(ACTIVITY)
Set down word for word each line from the one containing "１１１．ドナルドの日記帳" through the end of the records, both included. Do not copy any pictures.

(INPUT MATERIAL)

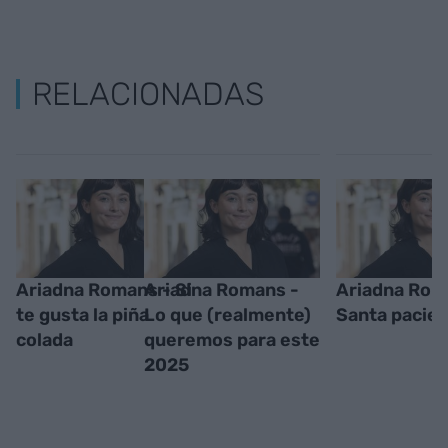
RELACIONADAS
Ariadna Romans - Si
Ariadna Romans -
Ariadna Rom
te gusta la piña
Lo que (realmente)
Santa pacien
colada
queremos para este
2025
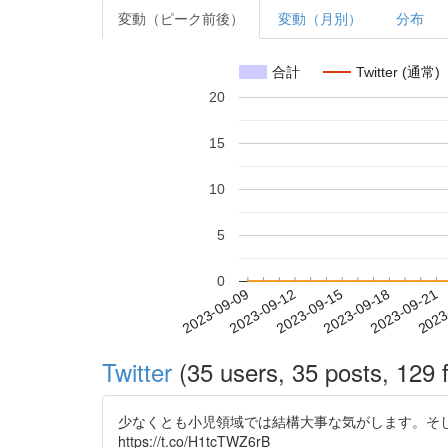
変動（ピーク前後）
変動（月別）
分布
合計
Twitter (通常)
20
15
10
5
0
2023-09-15
2023-09-18
2023-09-21
2023
2023-09-09
2023-09-12
Twitter
(35 users, 35 posts, 129 f
少なくとも小児領域では結構大事な気がします。そして個人的にはP
https://t.co/H1tcTWZ6rB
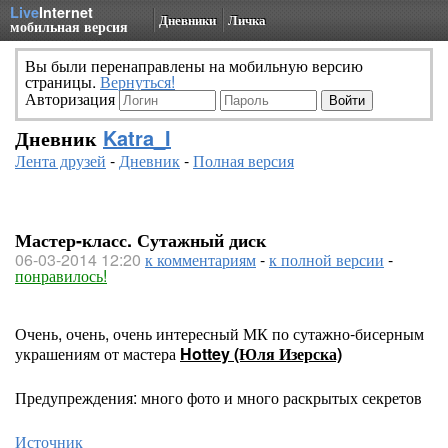
Live
Internet
Дневники
Личка
мобильная версия
Вы были перенаправлены на мобильную версию
страницы.
Вернуться!
Авторизация
Дневник
Katra_I
Лента друзей
-
Дневник
-
Полная версия
Мастер-класс. Сутажный диск
06-03-2014 12:20
к комментариям
-
к полной версии
-
понравилось!
Очень, очень, очень интересный МК по сутажно-бисерным
украшениям от мастера
Hottey (Юля Изерска)
Предупреждения: много фото и много раскрытых секретов
Источник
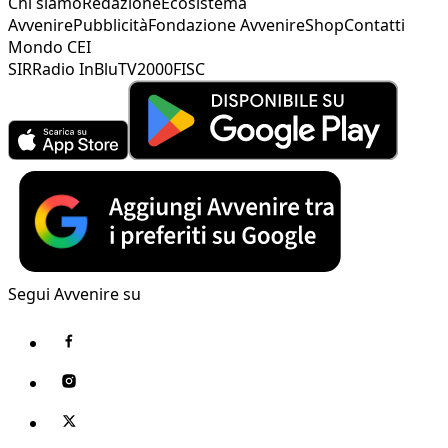
Chi siamo
Redazione
Ecosistema
Avvenire
Pubblicità
Fondazione Avvenire
Shop
Contatti
Mondo CEI
SIR
Radio InBlu
TV2000
FISC
Segui Avvenire su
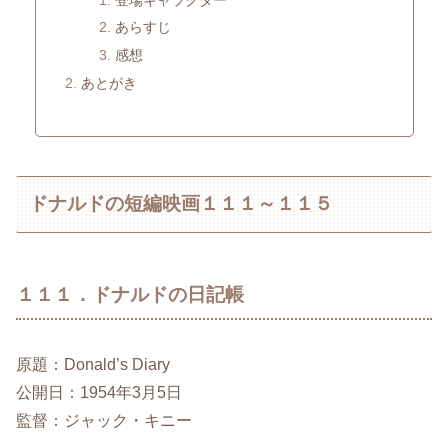
あらすじ
感想
あとがき
ドナルドの短編映画１１１～１１５
１１１．ドナルドの日記帳
原題：Donald’s Diary
公開日：1954年3月5日
監督：ジャック・キニー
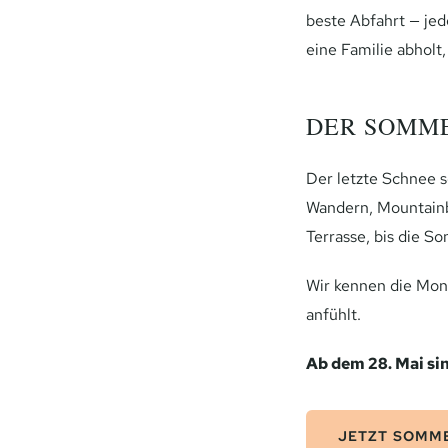
beste Abfahrt — jed
eine Familie abholt,
DER SOMM
Der letzte Schnee 
Wandern, Mountainb
Terrasse, bis die S
Wir kennen die Moni
anfühlt.
Ab dem 28. Mai si
JETZT SOMM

(RESPONSE AREA)
１１１．ドナルドの日記帳
原題：Donald’s Diary
公開日：1954年3月5日
監督：ジャック・キニー
beste Abfahrt — jed
eine Familie abholt,
DER SOMM
Der letzte Schnee 
Wandern, Mountainb
Terrasse, bis die S
Wir kennen die Moni
anfühlt.
Ab dem 28. Mai si
JETZT SOMM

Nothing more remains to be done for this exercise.